» TASK GOAL
Images are to be left out; everything else in the records gets copied exactly.

» DATASET CONTENT
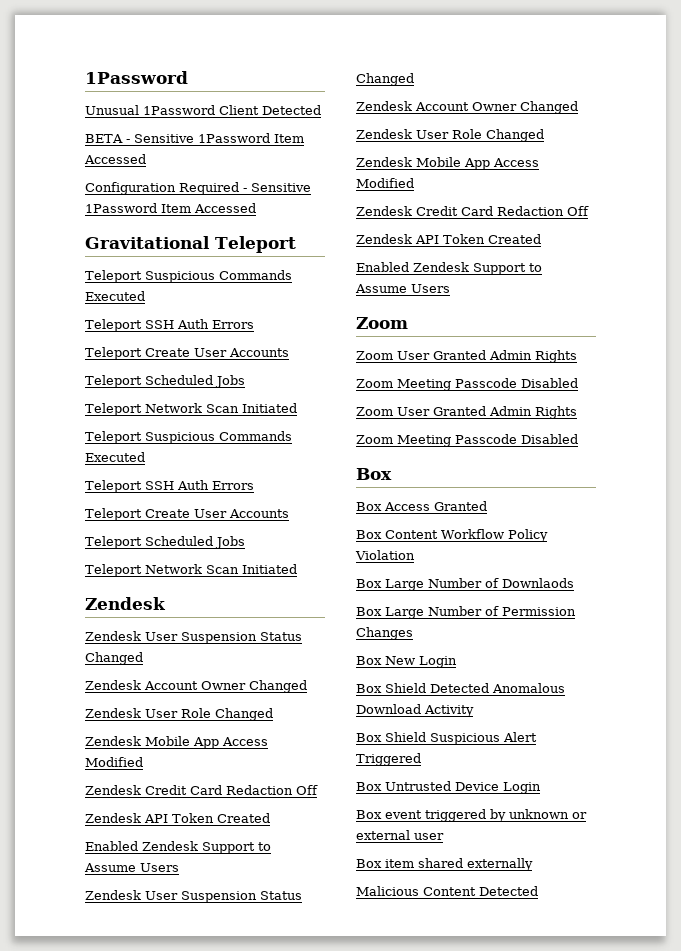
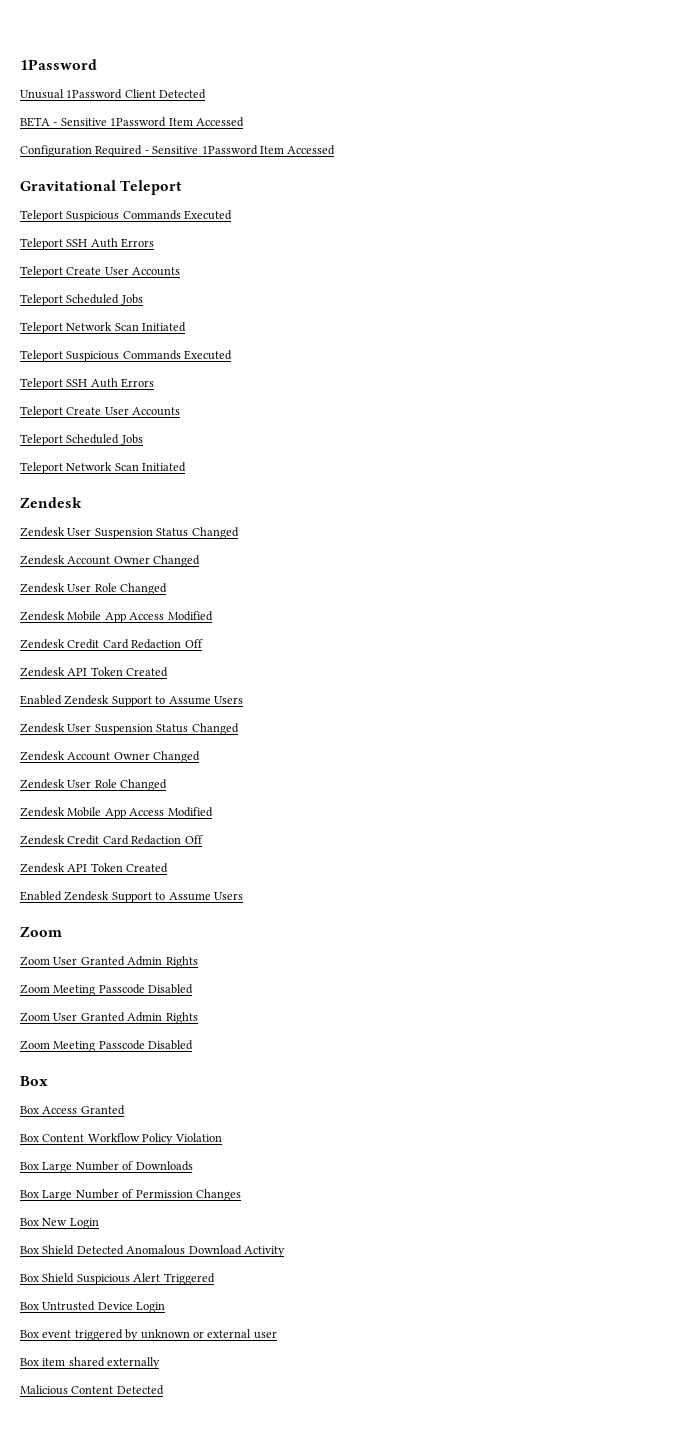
[502,578,574,588] Downlaods -> [135,1161,193,1171] Downloads

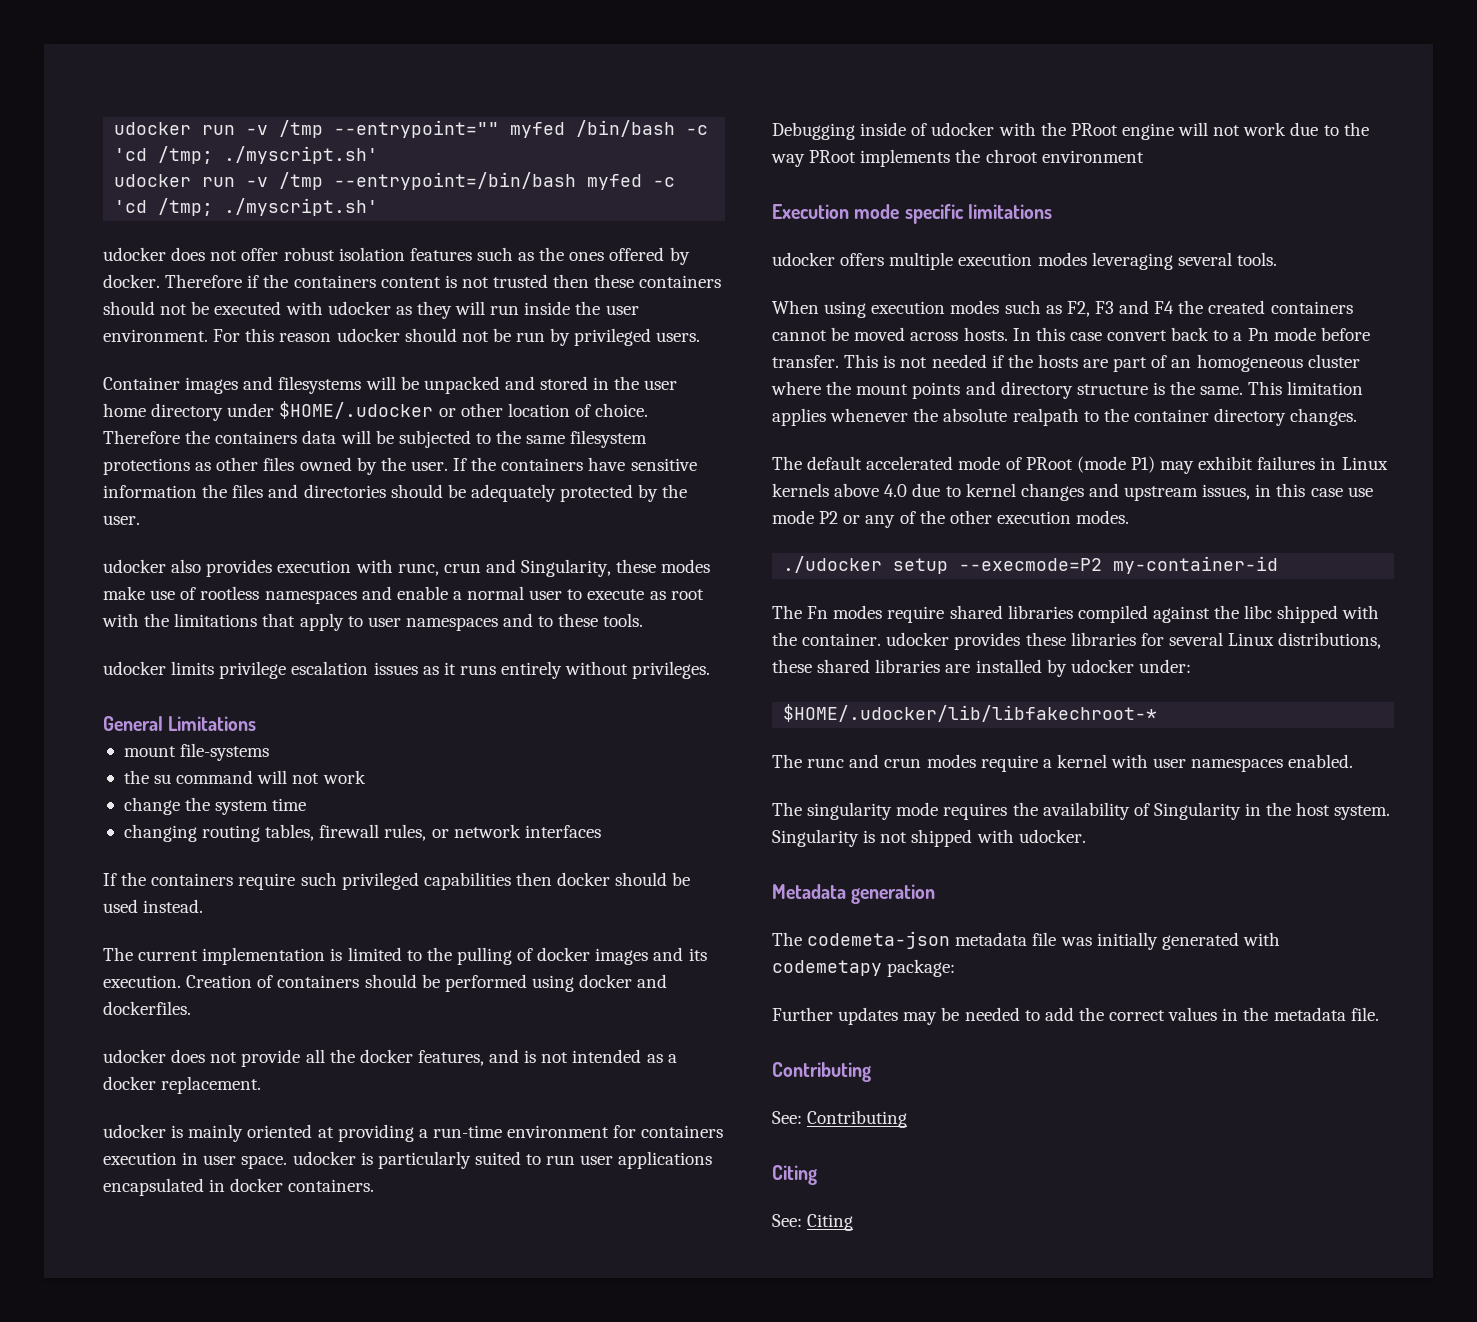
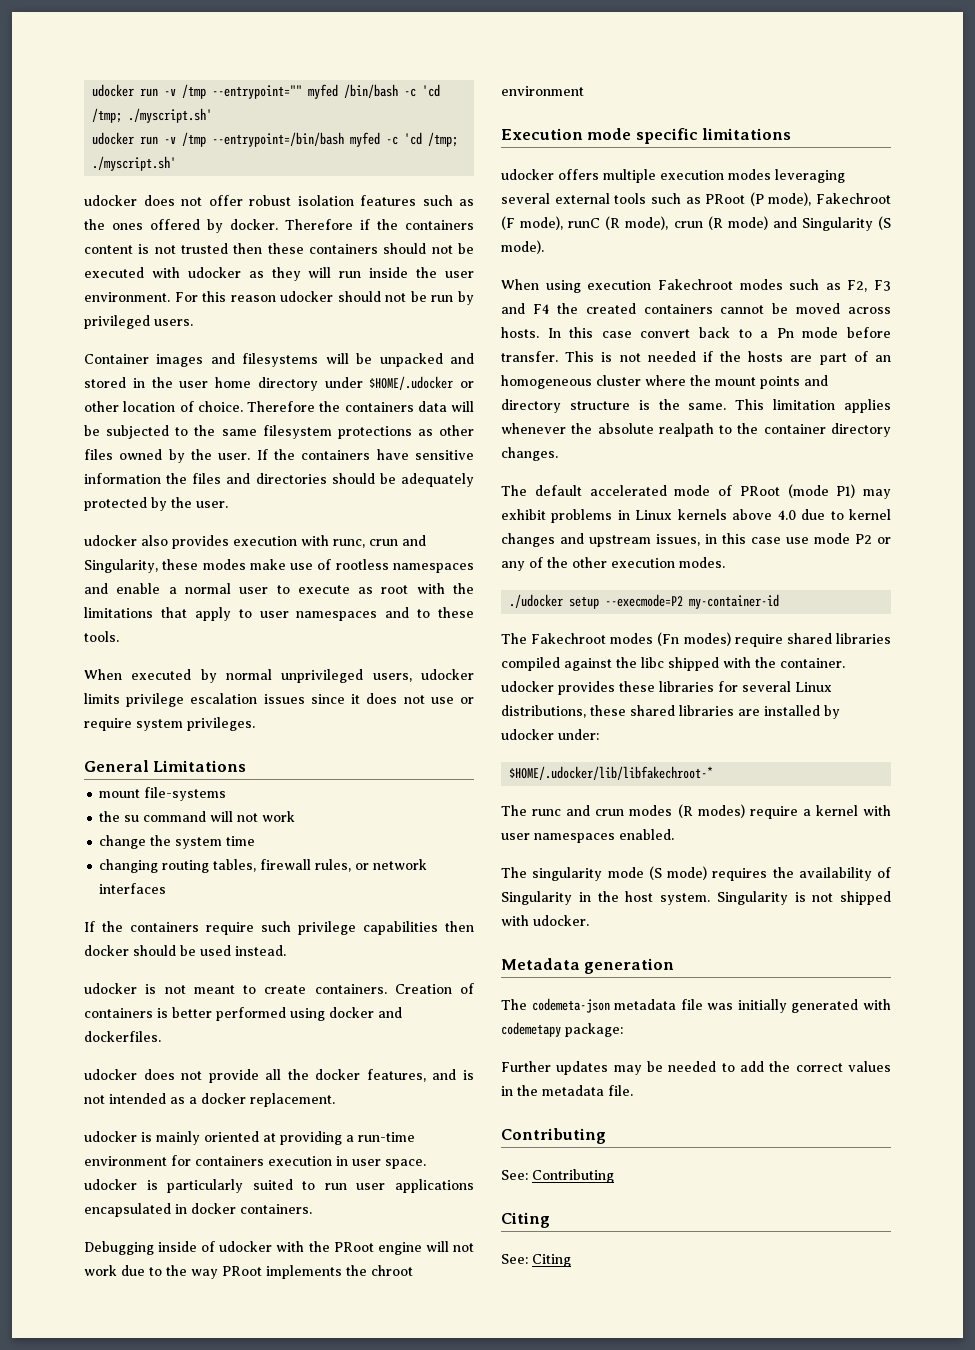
(644, 620) none -> [84,669,412,683] When executed by normal unprivileged users,
[422,661,629,679] as it runs entirely without -> [310,693,475,704] [84,718,183,731] since it does not use or require system
[341,872,419,890] privileged -> [298,921,356,935] privilege
[103,947,707,965] [103,975,181,988] The current implementation is limited to the pulling of docker images and its execution. -> [84,983,387,994] udocker is not meant to create containers.
[364,974,440,988] should be -> [157,1007,212,1018] is better
[1236,252,1277,266] tools. -> [554,192,891,206] [501,216,891,231] [501,240,544,254] external tools such as PRoot (P mode), Fakechroot (F mode), runC (R mode), crun (R mode) and Singularity (S mode).
(946, 307) none -> [657,279,733,290] Fakechroot
[1257,456,1316,470] failures -> [551,509,613,523] problems
[807,605,883,619] Fn modes -> [531,632,731,646] Fakechroot modes (Fn modes)
(976, 761) none -> [677,804,745,818] (R modes)
(939, 809) none -> [648,866,707,880] (S mode)

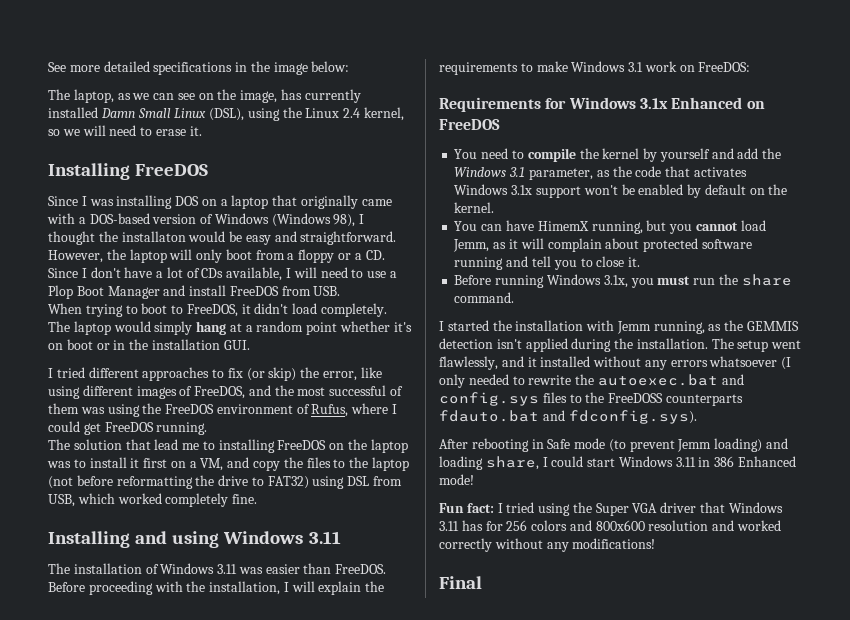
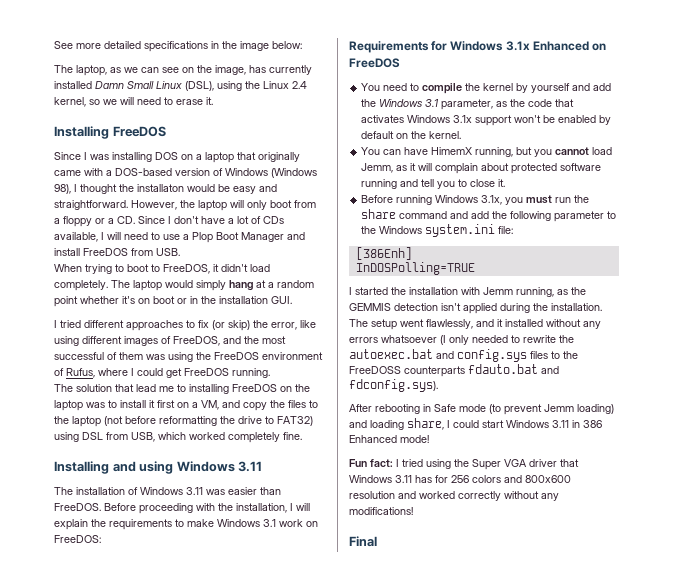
[454,292,515,303] command. -> [399,211,617,222] [361,224,514,237] [355,247,412,260] [355,262,475,275] command and add the following parameter to the Windows system.ini file: // [386Enh] // InDOSPolling=TRUE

» ANSWER TO THIS TASK
[502,578,574,588] Downlaods -> [135,1161,193,1171] Downloads

(644, 620) none -> [84,669,412,683] When executed by normal unprivileged users,
[422,661,629,679] as it runs entirely without -> [310,693,475,704] [84,718,183,731] since it does not use or require system
[341,872,419,890] privileged -> [298,921,356,935] privilege
[103,947,707,965] [103,975,181,988] The current implementation is limited to the pulling of docker images and its execution. -> [84,983,387,994] udocker is not meant to create containers.
[364,974,440,988] should be -> [157,1007,212,1018] is better
[1236,252,1277,266] tools. -> [554,192,891,206] [501,216,891,231] [501,240,544,254] external tools such as PRoot (P mode), Fakechroot (F mode), runC (R mode), crun (R mode) and Singularity (S mode).
(946, 307) none -> [657,279,733,290] Fakechroot
[1257,456,1316,470] failures -> [551,509,613,523] problems
[807,605,883,619] Fn modes -> [531,632,731,646] Fakechroot modes (Fn modes)
(976, 761) none -> [677,804,745,818] (R modes)
(939, 809) none -> [648,866,707,880] (S mode)

[454,292,515,303] command. -> [399,211,617,222] [361,224,514,237] [355,247,412,260] [355,262,475,275] command and add the following parameter to the Windows system.ini file: // [386Enh] // InDOSPolling=TRUE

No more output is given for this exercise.